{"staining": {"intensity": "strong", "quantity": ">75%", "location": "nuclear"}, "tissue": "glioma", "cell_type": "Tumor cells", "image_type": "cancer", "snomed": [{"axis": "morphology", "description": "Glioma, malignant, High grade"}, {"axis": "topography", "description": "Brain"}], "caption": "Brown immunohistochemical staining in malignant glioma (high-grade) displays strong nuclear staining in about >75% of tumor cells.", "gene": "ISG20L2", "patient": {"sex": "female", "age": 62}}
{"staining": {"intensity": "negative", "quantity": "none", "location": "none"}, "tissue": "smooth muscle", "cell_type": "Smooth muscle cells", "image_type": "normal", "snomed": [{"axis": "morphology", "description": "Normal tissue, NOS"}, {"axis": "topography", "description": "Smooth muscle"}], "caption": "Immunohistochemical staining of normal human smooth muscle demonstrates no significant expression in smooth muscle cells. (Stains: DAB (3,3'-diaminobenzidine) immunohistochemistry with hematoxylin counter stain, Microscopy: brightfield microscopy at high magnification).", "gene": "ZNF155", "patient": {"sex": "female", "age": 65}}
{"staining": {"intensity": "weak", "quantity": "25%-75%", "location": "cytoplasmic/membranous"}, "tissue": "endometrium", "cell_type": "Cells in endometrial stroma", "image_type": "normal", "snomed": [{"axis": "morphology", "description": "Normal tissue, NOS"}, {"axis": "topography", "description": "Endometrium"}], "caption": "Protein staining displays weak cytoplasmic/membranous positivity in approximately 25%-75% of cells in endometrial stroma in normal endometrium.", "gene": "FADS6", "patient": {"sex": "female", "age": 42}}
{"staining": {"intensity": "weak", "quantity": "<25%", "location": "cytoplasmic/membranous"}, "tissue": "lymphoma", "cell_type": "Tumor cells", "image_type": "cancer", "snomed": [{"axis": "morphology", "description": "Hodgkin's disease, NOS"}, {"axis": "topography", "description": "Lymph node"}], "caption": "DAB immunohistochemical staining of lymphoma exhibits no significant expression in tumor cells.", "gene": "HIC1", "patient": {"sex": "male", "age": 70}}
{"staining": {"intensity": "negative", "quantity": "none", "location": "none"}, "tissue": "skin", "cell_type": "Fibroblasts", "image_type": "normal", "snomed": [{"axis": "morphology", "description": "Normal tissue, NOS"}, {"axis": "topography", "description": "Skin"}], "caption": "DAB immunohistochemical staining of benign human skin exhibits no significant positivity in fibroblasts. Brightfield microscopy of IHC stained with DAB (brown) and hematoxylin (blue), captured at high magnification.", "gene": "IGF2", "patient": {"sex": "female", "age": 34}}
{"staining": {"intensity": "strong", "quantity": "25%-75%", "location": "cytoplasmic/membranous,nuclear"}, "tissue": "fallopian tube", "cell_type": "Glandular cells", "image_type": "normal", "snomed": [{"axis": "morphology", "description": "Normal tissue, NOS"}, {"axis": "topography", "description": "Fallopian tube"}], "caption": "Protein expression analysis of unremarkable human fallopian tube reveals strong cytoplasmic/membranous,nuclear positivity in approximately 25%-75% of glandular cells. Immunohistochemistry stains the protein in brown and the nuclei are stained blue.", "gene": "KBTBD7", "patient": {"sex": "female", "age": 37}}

• What the exercise asks:
Return exactly, and only, the lines above starting at the line that contains "staining displays weak" and ending at the line that contains "staining of benign".

• The answer:
{"staining": {"intensity": "weak", "quantity": "25%-75%", "location": "cytoplasmic/membranous"}, "tissue": "endometrium", "cell_type": "Cells in endometrial stroma", "image_type": "normal", "snomed": [{"axis": "morphology", "description": "Normal tissue, NOS"}, {"axis": "topography", "description": "Endometrium"}], "caption": "Protein staining displays weak cytoplasmic/membranous positivity in approximately 25%-75% of cells in endometrial stroma in normal endometrium.", "gene": "FADS6", "patient": {"sex": "female", "age": 42}}
{"staining": {"intensity": "weak", "quantity": "<25%", "location": "cytoplasmic/membranous"}, "tissue": "lymphoma", "cell_type": "Tumor cells", "image_type": "cancer", "snomed": [{"axis": "morphology", "description": "Hodgkin's disease, NOS"}, {"axis": "topography", "description": "Lymph node"}], "caption": "DAB immunohistochemical staining of lymphoma exhibits no significant expression in tumor cells.", "gene": "HIC1", "patient": {"sex": "male", "age": 70}}
{"staining": {"intensity": "negative", "quantity": "none", "location": "none"}, "tissue": "skin", "cell_type": "Fibroblasts", "image_type": "normal", "snomed": [{"axis": "morphology", "description": "Normal tissue, NOS"}, {"axis": "topography", "description": "Skin"}], "caption": "DAB immunohistochemical staining of benign human skin exhibits no significant positivity in fibroblasts. Brightfield microscopy of IHC stained with DAB (brown) and hematoxylin (blue), captured at high magnification.", "gene": "IGF2", "patient": {"sex": "female", "age": 34}}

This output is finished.